• EXERCISE: Transcribe the following entries word for word. End with the line where "видом. Также к ее преимуществам относится" appears.

(Stored data entries)
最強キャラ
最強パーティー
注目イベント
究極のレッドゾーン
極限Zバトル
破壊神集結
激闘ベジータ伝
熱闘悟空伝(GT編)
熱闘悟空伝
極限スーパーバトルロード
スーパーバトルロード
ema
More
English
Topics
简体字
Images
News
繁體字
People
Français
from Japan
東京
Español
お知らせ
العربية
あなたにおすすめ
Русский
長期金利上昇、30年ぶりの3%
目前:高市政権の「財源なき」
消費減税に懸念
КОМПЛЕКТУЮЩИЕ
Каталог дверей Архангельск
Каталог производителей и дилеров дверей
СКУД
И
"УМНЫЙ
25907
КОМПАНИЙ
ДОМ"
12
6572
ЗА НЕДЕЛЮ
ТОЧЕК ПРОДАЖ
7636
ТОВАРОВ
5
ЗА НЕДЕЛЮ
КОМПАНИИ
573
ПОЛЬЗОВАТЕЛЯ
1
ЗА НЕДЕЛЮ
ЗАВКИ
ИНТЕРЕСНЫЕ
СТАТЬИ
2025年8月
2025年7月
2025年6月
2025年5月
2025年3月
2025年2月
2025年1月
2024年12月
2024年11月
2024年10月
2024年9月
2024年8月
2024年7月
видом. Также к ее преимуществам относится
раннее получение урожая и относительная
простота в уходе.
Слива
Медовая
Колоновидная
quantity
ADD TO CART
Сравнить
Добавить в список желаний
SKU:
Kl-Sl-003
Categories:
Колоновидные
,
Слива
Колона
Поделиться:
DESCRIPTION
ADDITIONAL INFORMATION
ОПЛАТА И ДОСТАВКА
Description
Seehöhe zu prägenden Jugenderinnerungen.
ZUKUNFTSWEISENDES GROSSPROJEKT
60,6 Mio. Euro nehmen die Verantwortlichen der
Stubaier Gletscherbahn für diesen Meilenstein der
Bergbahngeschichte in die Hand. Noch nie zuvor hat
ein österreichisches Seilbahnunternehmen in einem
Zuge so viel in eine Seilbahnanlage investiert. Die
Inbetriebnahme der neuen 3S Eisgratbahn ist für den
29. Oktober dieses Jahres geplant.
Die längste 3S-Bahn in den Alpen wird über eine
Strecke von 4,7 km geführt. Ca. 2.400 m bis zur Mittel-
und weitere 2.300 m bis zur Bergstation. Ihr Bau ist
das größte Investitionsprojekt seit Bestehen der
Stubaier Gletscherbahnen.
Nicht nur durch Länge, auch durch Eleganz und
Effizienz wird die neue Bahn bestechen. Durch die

• RESULT FOR THIS TASK:
最強キャラ
最強パーティー
注目イベント
究極のレッドゾーン
極限Zバトル
破壊神集結
激闘ベジータ伝
熱闘悟空伝(GT編)
熱闘悟空伝
極限スーパーバトルロード
スーパーバトルロード
ema
More
English
Topics
简体字
Images
News
繁體字
People
Français
from Japan
東京
Español
お知らせ
العربية
あなたにおすすめ
Русский
長期金利上昇、30年ぶりの3%
目前:高市政権の「財源なき」
消費減税に懸念
КОМПЛЕКТУЮЩИЕ
Каталог дверей Архангельск
Каталог производителей и дилеров дверей
СКУД
И
"УМНЫЙ
25907
КОМПАНИЙ
ДОМ"
12
6572
ЗА НЕДЕЛЮ
ТОЧЕК ПРОДАЖ
7636
ТОВАРОВ
5
ЗА НЕДЕЛЮ
КОМПАНИИ
573
ПОЛЬЗОВАТЕЛЯ
1
ЗА НЕДЕЛЮ
ЗАВКИ
ИНТЕРЕСНЫЕ
СТАТЬИ
2025年8月
2025年7月
2025年6月
2025年5月
2025年3月
2025年2月
2025年1月
2024年12月
2024年11月
2024年10月
2024年9月
2024年8月
2024年7月
видом. Также к ее преимуществам относится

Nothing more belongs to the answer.